──────── TEXT PASSAGE
# Individual Planning Report - Randiv Adhihetty

### (1) Data Description

##### (1.a) players.csv

| Variable     | Data Type | Non-Null Count      | Mean     | Median | Standard Deviation | Min | Max   |
| ------------ | ----------| ------------------- | -------- | ------ | ------------------ | --- | ----- |
| experience   | character | 196                 | NA       | NA     | NA                 | NA  | NA    |
| subscribe    | boolean   | 196                 | NA       | NA     | NA                 | NA  | NA    |
| hashedEmail  | character | 196                 | NA       | NA     | NA                 | NA  | NA    |
| played_hours | double    | 196                 | 5.8459   | 0.1    | 28.3573            | 0.0 | 223.1 |
| name         | character | 196                 | NA       | NA     | NA                 | NA  | NA    |
| gender       | character | 196                 | NA       | NA     | NA                 | NA  | NA    |
| Age          | double    | 194 + (2 NA values) | 20.50206 | 19     | 6.1747             | 8   | 50    |

Descriptions:
- **Experiance**: Categorical names that indicate a player's experiance within Minecraft.
- **Subscribe**: A boolean indication of whether the player is subscribed to Minecraft (or owns a copy of Minecraft).
- **Hashed Email**: A unique hashed string used to identify players.
- **Played hours**: Total number of hours played by the player.
────────────────
EXERCISE SET:
1. Answer these from the players.csv report:
(a) What is the median of played_hours?
(b) How many NA values does Age have?
(c) What data type is listed for subscribe?
2. Repeat the players.csv report from "- **Subscribe**: A" up to and including "by the player.".
3. Write the next part of the players.csv report, following on from its final line.
The material that comes next has no connection to the players.csv report.
──────── RAW DATA
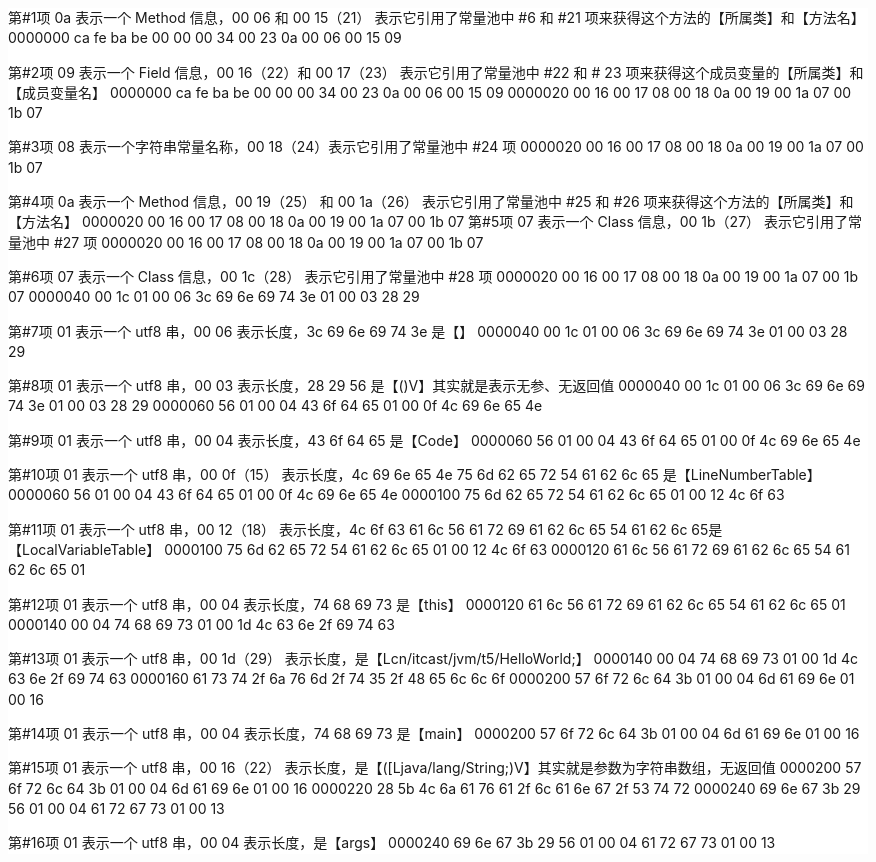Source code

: 第#1项 0a 表示一个 Method 信息，00 06 和 00 15（21） 表示它引用了常量池中 #6 和 #21 项来获得这个方法的【所属类】和【方法名】
0000000 ca fe ba be 00 00 00 34 00 23 0a 00 06 00 15 09

第#2项 09 表示一个 Field 信息，00 16（22）和 00 17（23） 表示它引用了常量池中 #22 和 # 23 项来获得这个成员变量的【所属类】和【成员变量名】
0000000 ca fe ba be 00 00 00 34 00 23 0a 00 06 00 15 09
0000020 00 16 00 17 08 00 18 0a 00 19 00 1a 07 00 1b 07

第#3项 08 表示一个字符串常量名称，00 18（24）表示它引用了常量池中 #24 项
0000020 00 16 00 17 08 00 18 0a 00 19 00 1a 07 00 1b 07

第#4项 0a 表示一个 Method 信息，00 19（25） 和 00 1a（26） 表示它引用了常量池中 #25 和 #26 项来获得这个方法的【所属类】和【方法名】
0000020 00 16 00 17 08 00 18 0a 00 19 00 1a 07 00 1b 07
第#5项 07 表示一个 Class 信息，00 1b（27） 表示它引用了常量池中 #27 项
0000020 00 16 00 17 08 00 18 0a 00 19 00 1a 07 00 1b 07

第#6项 07 表示一个 Class 信息，00 1c（28） 表示它引用了常量池中 #28 项
0000020 00 16 00 17 08 00 18 0a 00 19 00 1a 07 00 1b 07
0000040 00 1c 01 00 06 3c 69 6e 69 74 3e 01 00 03 28 29

第#7项 01 表示一个 utf8 串，00 06 表示长度，3c 69 6e 69 74 3e 是【<init>】
0000040 00 1c 01 00 06 3c 69 6e 69 74 3e 01 00 03 28 29

第#8项 01 表示一个 utf8 串，00 03 表示长度，28 29 56 是【()V】其实就是表示无参、无返回值
0000040 00 1c 01 00 06 3c 69 6e 69 74 3e 01 00 03 28 29
0000060 56 01 00 04 43 6f 64 65 01 00 0f 4c 69 6e 65 4e

第#9项 01 表示一个 utf8 串，00 04 表示长度，43 6f 64 65 是【Code】
0000060 56 01 00 04 43 6f 64 65 01 00 0f 4c 69 6e 65 4e

第#10项 01 表示一个 utf8 串，00 0f（15） 表示长度，4c 69 6e 65 4e 75 6d 62 65 72 54 61 62 6c 65 是【LineNumberTable】
0000060 56 01 00 04 43 6f 64 65 01 00 0f 4c 69 6e 65 4e
0000100 75 6d 62 65 72 54 61 62 6c 65 01 00 12 4c 6f 63

第#11项 01 表示一个 utf8 串，00 12（18） 表示长度，4c 6f 63 61 6c 56 61 72 69 61 62 6c 65 54 61 62 6c 65是【LocalVariableTable】
0000100 75 6d 62 65 72 54 61 62 6c 65 01 00 12 4c 6f 63
0000120 61 6c 56 61 72 69 61 62 6c 65 54 61 62 6c 65 01

第#12项 01 表示一个 utf8 串，00 04 表示长度，74 68 69 73 是【this】
0000120 61 6c 56 61 72 69 61 62 6c 65 54 61 62 6c 65 01
0000140 00 04 74 68 69 73 01 00 1d 4c 63 6e 2f 69 74 63

第#13项 01 表示一个 utf8 串，00 1d（29） 表示长度，是【Lcn/itcast/jvm/t5/HelloWorld;】
0000140 00 04 74 68 69 73 01 00 1d 4c 63 6e 2f 69 74 63
0000160 61 73 74 2f 6a 76 6d 2f 74 35 2f 48 65 6c 6c 6f
0000200 57 6f 72 6c 64 3b 01 00 04 6d 61 69 6e 01 00 16

第#14项 01 表示一个 utf8 串，00 04 表示长度，74 68 69 73 是【main】
0000200 57 6f 72 6c 64 3b 01 00 04 6d 61 69 6e 01 00 16

第#15项 01 表示一个 utf8 串，00 16（22） 表示长度，是【([Ljava/lang/String;)V】其实就是参数为字符串数组，无返回值
0000200 57 6f 72 6c 64 3b 01 00 04 6d 61 69 6e 01 00 16
0000220 28 5b 4c 6a 61 76 61 2f 6c 61 6e 67 2f 53 74 72
0000240 69 6e 67 3b 29 56 01 00 04 61 72 67 73 01 00 13

第#16项 01 表示一个 utf8 串，00 04 表示长度，是【args】
0000240 69 6e 67 3b 29 56 01 00 04 61 72 67 73 01 00 13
────────────────
ANSWERS TO THE EXERCISES:
1.
(a) 0.1
(b) 2
(c) boolean

2.
- **Subscribe**: A boolean indication of whether the player is subscribed to Minecraft (or owns a copy of Minecraft).
- **Hashed Email**: A unique hashed string used to identify players.
- **Played hours**: Total number of hours played by the player.

3.
- **Name**: The players name.
- **Gender**: The players gender.
- **Age**: The player's age in years.

Issues:
- **Skewed hours**: The variable played_hours has skewed values as the median is 0.1 but the min and max being 0 and 223.1 respectively. 
- **Two Missing Age Values**: There are two players that have NAs for their age.

How Data was collected:
- The data was likely collected via a user registration form.


##### (1.b) sessions.csv

| Variable            | Data Type | Non-Null Count            | Mean     | Median   | Standard Deviation | Min      | Max      |
| --------------------| --------- | ------------------------- | -------- | ---------| ------------------ | ---------| ---------|
| hashedEmail         | character | 1535                      | NA       | NA       | NA                 | NA       | NA       |
| start_time          | character | 1535                      | NA       | NA       | NA                 | NA       | NA       |
| end_time            | character | 1533 + (2 missing values) | NA       | NA       | NA                 | NA       | NA       |
| original_start_time | double    | 1535                      | 1.719e12 | 1.719e12 | 3.557e9            | 1.712e12 | 1.727e12 |
| original_end_time   | double    | 1533 + (2 missing values) | 1.719e12 | 1.719e12 | 3.553e9            | 1.712e12 | 1.727e12 |

Descriptions:
- **Hashed Email**: A unique hashed string used to identify players.
- **Start Time**: The start time of the session in the format DD/MM/YYYY HH:MM.
- **End Time**: The end time of the session in the format DD/MM/YYYY HH:MM.
- **Original Start Time**: The start time of the session in Unix timestamp format. 
- **Original End Time**: The end time of the session in Unix timestamp format. 

Issues:
- **Original Start/End Time precision**: Unix time is not very precise, which may lead to some issues if used specifc calculations like getting the specific time of when a player ended a session.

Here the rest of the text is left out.